How I created this blog
As someone who had no experience in web development, I will admit that the learning curve was steep. I initially built this blog using Jekyll and GitHub Pages, but over time, I found the workflows to be confusing and troublesome. I was running into problems with git errors and gem file updates - things would break for reasons I couldn’t understand and sometimes couldn’t google my way out of. All of these issues were related to a mismatch between the technology and my skillset.
Ultimately, I migrated to the Hugo/blogdown
/Netlify stack and my only regret is that I didn’t do it sooner. It was admittedly a bit of a pain to migrate my files, deal with broken links, and figure out a new folder structure. But since I didn’t have a ton of content it didn’t take long at all. If you’re an R-user, and particularly if you don’t have a lot of experience coding in command line, I would highly recommend this approach.
I followed the following tutorials, and didn’t need much else.
- Yihui Xie’s incredibly newbie-friendly
blogdown
book - Rebecca Barter’s excellent guide
- Antoine Soetewey’s equally excellent guide.
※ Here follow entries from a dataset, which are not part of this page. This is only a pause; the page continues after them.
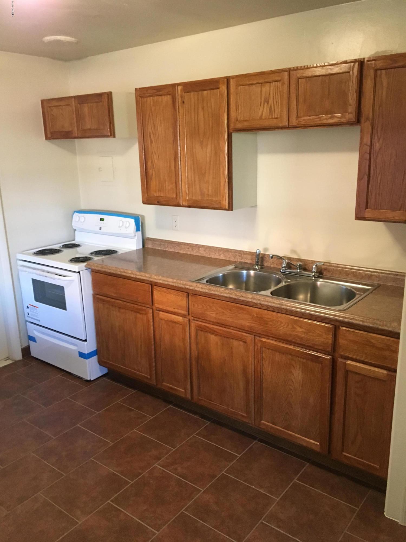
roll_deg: +2.3
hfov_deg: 48.2
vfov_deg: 61.7
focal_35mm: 29
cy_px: 271
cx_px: 203
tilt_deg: -15.9
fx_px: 454
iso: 160
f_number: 2.2
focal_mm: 4.15
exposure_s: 1/30
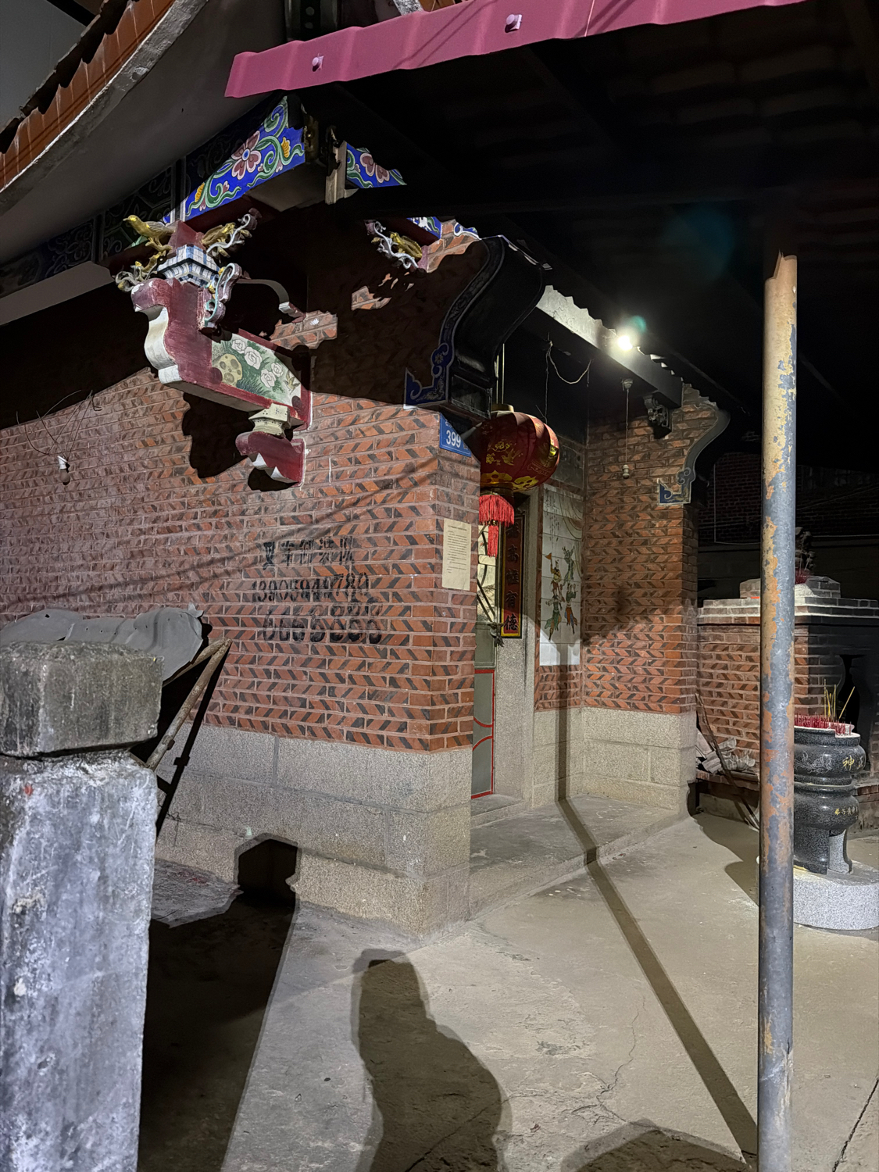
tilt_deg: +3.3
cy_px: 586
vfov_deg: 71.6
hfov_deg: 56.8
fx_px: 813
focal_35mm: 24
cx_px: 440
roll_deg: -1.0
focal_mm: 6.76
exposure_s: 1/25
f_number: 1.78
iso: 800
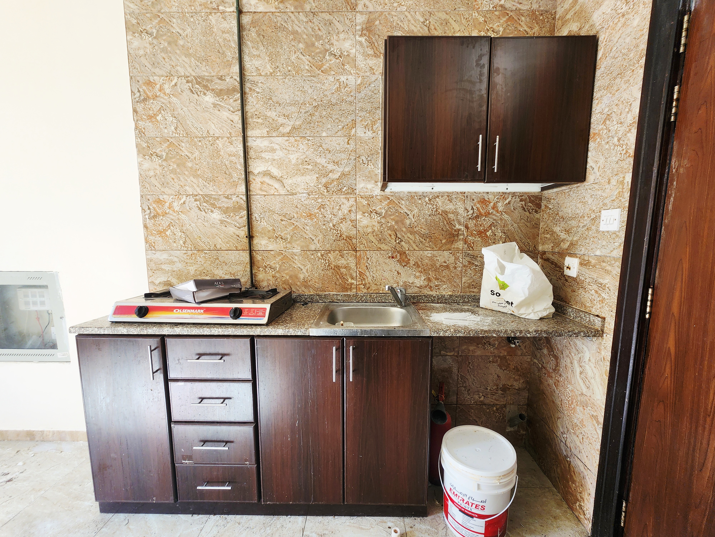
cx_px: 358
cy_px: 268
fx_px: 269
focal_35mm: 13
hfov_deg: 106.2
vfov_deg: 89.9
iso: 100
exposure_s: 1/60.2
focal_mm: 2.2
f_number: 2.2
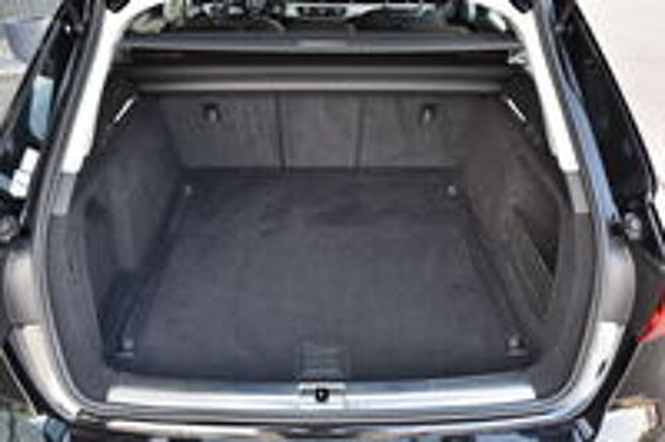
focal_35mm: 30
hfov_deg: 62.0
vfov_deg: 43.5
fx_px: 554
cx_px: 332
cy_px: 221
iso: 400
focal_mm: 20
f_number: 4.5
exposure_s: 1/80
This blog has so much great content and I’ve found it to be a useful biostats in my own work (I also co-opted the theme used on that site for this blog)
I also set up a redirect from my old Jekyll site on GitHub pages site to this one. This was pretty easy as well. I followed the guide here, but in a nutshell, I just added a redirect.html file to the _layouts folder, pasted in the provided code, and updated the YAML in my index.html (homepage) file with the redirect_to location (the URL of this site). I repeated the process for all the posts - there were not too many so this wasn’t cumbersome, but I’m sure there’s a programmatic way to do this.